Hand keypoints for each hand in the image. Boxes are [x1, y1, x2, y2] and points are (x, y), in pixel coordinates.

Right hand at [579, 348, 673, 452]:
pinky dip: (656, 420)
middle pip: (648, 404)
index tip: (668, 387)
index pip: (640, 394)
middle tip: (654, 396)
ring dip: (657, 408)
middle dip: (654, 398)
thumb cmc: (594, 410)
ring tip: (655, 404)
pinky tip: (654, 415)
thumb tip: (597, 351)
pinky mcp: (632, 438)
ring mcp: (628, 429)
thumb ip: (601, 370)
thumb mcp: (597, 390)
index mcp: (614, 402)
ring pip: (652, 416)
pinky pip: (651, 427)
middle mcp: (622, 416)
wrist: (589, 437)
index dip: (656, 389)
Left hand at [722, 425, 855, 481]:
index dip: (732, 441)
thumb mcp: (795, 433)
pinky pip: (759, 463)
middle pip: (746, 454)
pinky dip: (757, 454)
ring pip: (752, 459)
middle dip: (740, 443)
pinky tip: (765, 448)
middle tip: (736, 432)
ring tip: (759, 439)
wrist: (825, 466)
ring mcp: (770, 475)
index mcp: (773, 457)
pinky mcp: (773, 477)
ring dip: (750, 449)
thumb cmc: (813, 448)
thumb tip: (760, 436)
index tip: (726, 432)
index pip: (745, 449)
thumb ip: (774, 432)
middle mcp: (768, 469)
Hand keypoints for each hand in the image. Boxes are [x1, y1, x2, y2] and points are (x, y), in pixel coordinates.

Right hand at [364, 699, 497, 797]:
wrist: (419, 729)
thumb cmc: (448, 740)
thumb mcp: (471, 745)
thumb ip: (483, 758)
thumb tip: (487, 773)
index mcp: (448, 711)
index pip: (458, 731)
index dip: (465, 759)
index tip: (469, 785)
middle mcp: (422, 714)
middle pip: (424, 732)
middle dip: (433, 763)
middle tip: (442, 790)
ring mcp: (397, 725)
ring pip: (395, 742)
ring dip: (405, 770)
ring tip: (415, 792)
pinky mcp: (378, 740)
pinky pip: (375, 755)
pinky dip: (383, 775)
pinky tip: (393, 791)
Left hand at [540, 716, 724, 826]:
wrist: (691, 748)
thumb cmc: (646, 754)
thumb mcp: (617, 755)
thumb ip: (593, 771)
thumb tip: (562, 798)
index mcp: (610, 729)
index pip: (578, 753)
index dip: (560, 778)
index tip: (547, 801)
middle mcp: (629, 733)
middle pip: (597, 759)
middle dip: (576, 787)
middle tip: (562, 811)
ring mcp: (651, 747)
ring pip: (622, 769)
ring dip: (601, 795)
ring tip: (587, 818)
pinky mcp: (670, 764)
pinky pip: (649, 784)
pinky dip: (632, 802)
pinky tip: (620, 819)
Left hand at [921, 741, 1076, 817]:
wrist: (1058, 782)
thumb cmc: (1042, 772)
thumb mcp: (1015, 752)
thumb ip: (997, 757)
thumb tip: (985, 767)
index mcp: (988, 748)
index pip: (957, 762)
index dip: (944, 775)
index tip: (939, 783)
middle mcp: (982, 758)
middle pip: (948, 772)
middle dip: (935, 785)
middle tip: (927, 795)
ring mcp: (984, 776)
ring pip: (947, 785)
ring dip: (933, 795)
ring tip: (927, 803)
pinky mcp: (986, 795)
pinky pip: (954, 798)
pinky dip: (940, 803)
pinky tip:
◇ ◇ ◇ ◇ ◇ ◇ ◇
EXERCISE OBJECTIVE
The last part of the records is the answer, beginning at the line that holds "middle mcp: (629, 733)" and including the final line, repeated exactly.

RESPONSE TO THE EXERCISE
middle mcp: (629, 733)
middle pip: (597, 759)
middle dip: (576, 787)
middle tip: (562, 811)
ring mcp: (651, 747)
ring pip: (622, 769)
ring dip: (601, 795)
ring tip: (587, 818)
pinky mcp: (670, 764)
pinky pip: (649, 784)
pinky dip: (632, 802)
pinky tip: (620, 819)
Left hand at [921, 741, 1076, 817]:
wrist: (1058, 782)
thumb cmc: (1042, 772)
thumb mcp: (1015, 752)
thumb ip: (997, 757)
thumb tip: (985, 767)
index mcp: (988, 748)
index pip: (957, 762)
index dip: (944, 775)
index tip: (939, 783)
middle mcp: (982, 758)
middle pip: (948, 772)
middle dip: (935, 785)
middle tip: (927, 795)
ring mcp: (984, 776)
ring pip: (947, 785)
ring dip: (933, 795)
ring tip: (927, 803)
pinky mcp: (986, 795)
pinky pip: (954, 798)
pinky dip: (940, 803)
pinky tip:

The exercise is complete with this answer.